Decision Making in Banking — Professor Helga Drummond

Martin C. W. Walker
4 min readFeb 24, 2021

“It is much easier to copy everyone else than conduct a rigorous independent analysis”

Professor Helga Drummond of the Liverpool University is interviewed by Martin Walker of CEBMa about herding behaviour in the bank’s decision making. She talks about the misconceptions about organisational culture, the reasons for herding behaviour and the tendency to only listen to the advice you want to hear.

Helga Drummond is Professor of Decision Sciences in the University of Liverpool Management School and Visiting Professor of Business, Gresham College London. Professor Drummond has published extensively both in article and book form for both academics and managers. Recent publications include “Academy of Management Perspectives”; “Journal of Information Technology” and “Economist Guide to Decision-Making.” She has previously lectured on the collapse of Barings’ bank and the lessons that can be learnt. This interview focused on the impact of “Herding Behaviour” in decision making. She has previously lectured on the collapse of Barings’ bank and the lessons that can be learnt.

Q. Chuck Prince the former Citigroup CEO is famously quoted in July 2007 as saying, “When the music stops, in terms of liquidity, things will be complicated. But as long as the music is playing, you’ve got to get up and dance. We’re still dancing,” A few months later he was forced to retire and in 2008 the US government had to bail out Citi with tens of billions of dollars of extra capital. Do you think the example of Citi and the broader banking sector leading up to the Great Financial Crisis was an example of “Herding Behaviour”?

Yes!

Q. The former head of FX trading at Deutsche Bank (Kevin Rodgers) recently described how banks would adopt the same business strategy even when there was no evidence that the strategy worked. Do you think this “unthinking” type of herding behaviour is common in banking?

Surprisingly common.

Q. What do you think causes this type of behaviour?

One explanation might be lazy decision-making. It is much easier to copy everyone else than conduct a rigorous independent analysis. I suspect, however, that the real reason is often psychological insecurity — even amongst the most highly educated and supposedly intelligent.

Q. Do you think there are particular types of ideas that are more likely to be copied without being questioned?

Good question! I would point to decision-difficulty. That is, probably the more uncertain the decision, the scantier the information the greater the temptation to herding.

Q. Do you think herd behaviour is damaging to the banks overall? Herd behaviour has in the past also encouraged the adoption of good ideas as well as bad, such as the ATM and Internet banking.

There is a world of difference between adopting proven approaches and technology than simply copying what everyone else is doing.

Q. Do you think that same behaviour is shown in attempting to fix problems as well as in taking risk? Some banks claim they are simply going to “fix their culture” which has been criticised because of the lack of an accepted definition of culture.
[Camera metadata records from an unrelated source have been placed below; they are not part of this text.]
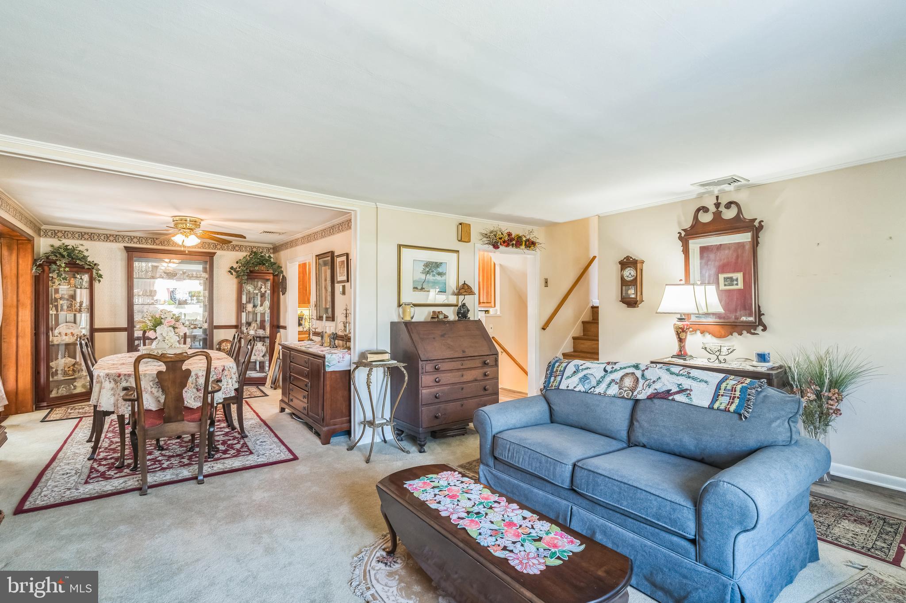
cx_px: 453
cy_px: 302
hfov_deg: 96.8
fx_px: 403
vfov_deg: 73.7
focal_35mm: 16
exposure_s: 1/8
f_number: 6.3
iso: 800
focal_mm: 16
Others claim technologies such as Blockchain will solve their cost problems, which has been criticised because of lack of clarity regarding how it will solve problems.

Herding can apply to any kind of behaviour. Industry standards and practices do not necessarily mean those standards and practices are adequate. One of the biggest risks banks (and customers) face lies in their computers. We have no idea whether existing safe guards are adequate. I suspect they are not. Who will be the first bank to break away from the herd and revert to using paper records as an additional safeguard?
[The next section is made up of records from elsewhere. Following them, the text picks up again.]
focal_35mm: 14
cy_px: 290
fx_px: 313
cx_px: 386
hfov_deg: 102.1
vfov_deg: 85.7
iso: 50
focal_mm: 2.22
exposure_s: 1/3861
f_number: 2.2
As for culture, it is something an organization is rather than something it has. The latter misconception leads decision-makers’ to think it can be fixed — like a software patch. It probably can, to an extent, but real cultural change starts with a change at the top beginning with questions executives ask. For example, why can’t customers receive better protection against fraudsters?

Q. Do you think the people banks turn to for advice, such as the major consultancy firms, management gurus, or even academics, contribute to the problem?

Banks (like the rest of us) only listen to advice they want to hear. You also have to remember that advisors are retained more for their symbolic value than any substance they provide. They show that banks have the right attitudes towards risk and uncertainty, that is, they appear to value outside expertise. In reality, it is at least partly a sham as experts are adept at picking up the cues and telling clients what they want to hear.

There again, if a non-executive director (or advisor) is prepared to resign over an issue, that really is a warning light.

Q. In your book for The Economist on decision making, a great part of good decisions seemed to boil down to asking the right questions. How do you think regulators, shareholders and boards could encourage more critical thinking and less herd like behaviour?

Asking the questions or rather knowing the questions to ask is part of the art of decision-making. It is even more important though to have the patience and the energy to probe the answers. Ultimately, what matters though is what we do about the answers we receive.